La alerta sanitaria por el gusano barrenador no cede en el país. Tan solo en el presente año 2025, Oaxaca se ha consolidado como el segundo estado más afectado por la miasis, registrando un preocupante acumulado de 1,662 casos. La situación se agrava con la notificación de 44 nuevos contagios que ponen de manifiesto la irrefrenable propagación de esta enfermedad parasitaria. Este panorama exige una mirada atenta y acciones contundentes para proteger la salud de nuestra comunidad y la de nuestros animales.

La miasis, causada por la larva de la mosca Cochliomyia hominivorax, conocida popularmente como el gusano barrenador, se manifiesta cuando estas larvas se desarrollan en los tejidos vivos de animales y, en casos más severos, también en humanos. El ciclo de vida de este insecto es alarmante: la mosca adulta deposita sus huevos en heridas abiertas. Las larvas eclosionan rápidamente y se alimentan del tejido vivo del huésped, causando lesiones dolorosas, infecciones secundarias y, si no se trata a tiempo, puede llevar a la muerte.

En Oaxaca, la carga de esta enfermedad es particularmente alta. Los 1,662 casos registrados hasta la fecha en 2025 pintan un escenario que requiere una comprensión profunda de sus causas y una estrategia de mitigación efectiva. Si bien el gusano barrenador ha sido históricamente un problema en regiones tropicales y subtropicales, su persistencia y la aparición de nuevos casos señalan la necesidad de mantener una vigilancia epidemiológica constante y de fortalecer las campañas de prevención.

¿Qué significa esto para nuestro día a día? Para quienes se dedican a la ganadería, la ganadería extensiva, o incluso para quienes tienen animales de compañía, la presencia del gusano barrenador representa una amenaza directa. El tratamiento de los animales afectados implica cuidados intensivos, lo que se traduce en pérdidas económicas. Más allá del ámbito pecuario, el riesgo latente para la salud humana, especialmente para niños y personas con heridas expuestas, subraya la importancia de las medidas de salud pública.

Las autoridades sanitarias, como las representadas por la Secretaría de Agricultura y Desarrollo Rural (SADER) y el Servicio Nacional de Sanidad, Inocuidad y Calidad Agroalimentaria (SENASICA), trabajan en la detección temprana y el control de brotes. Sin embargo, la magnitud de los casos en Oaxaca evidencia que el desafío es grande y requiere de la colaboración ciudadana.

La prevención es nuestra mejor aliada.
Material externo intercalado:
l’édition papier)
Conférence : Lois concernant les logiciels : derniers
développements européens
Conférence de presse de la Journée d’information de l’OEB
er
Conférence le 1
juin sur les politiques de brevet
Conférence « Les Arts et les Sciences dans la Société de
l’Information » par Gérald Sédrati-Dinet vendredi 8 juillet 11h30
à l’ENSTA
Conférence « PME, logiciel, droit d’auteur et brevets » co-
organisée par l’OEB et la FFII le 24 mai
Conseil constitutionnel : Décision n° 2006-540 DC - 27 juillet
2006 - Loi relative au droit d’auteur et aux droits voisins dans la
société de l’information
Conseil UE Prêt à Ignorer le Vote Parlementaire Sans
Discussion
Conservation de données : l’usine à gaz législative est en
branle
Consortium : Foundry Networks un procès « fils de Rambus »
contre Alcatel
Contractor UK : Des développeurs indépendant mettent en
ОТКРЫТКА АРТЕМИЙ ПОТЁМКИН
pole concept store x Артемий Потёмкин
Esto implica:

  • Vigilar la salud de nuestros animales: Estar atentos a cualquier herida o lesión, por pequeña que sea, y procurar su curación y desinfección inmediata.
  • Mantener la higiene del entorno: Controlar la presencia de moscas en zonas de crianza de animales o en hogares puede ser crucial.
  • Informarse y difundir conocimiento: Entender el ciclo de vida del gusano barrenador y las formas de transmisión ayuda a evitar la propagación.
  • Acudir a las autoridades sanitarias: Ante la sospecha de un caso, es fundamental notificarlo a los servicios veterinarios o de salud correspondientes para recibir la atención adecuada y evitar que la enfermedad se extienda.

La situación en Oaxaca, con su elevado número de casos, sirve como un llamado de atención. Abordar esta problemática de manera conjunta, combinando el esfuerzo institucional con la participación activa de la ciudadanía, es esencial para frenar esta irrefrenable miasis y salvaguardar el bienestar de todos.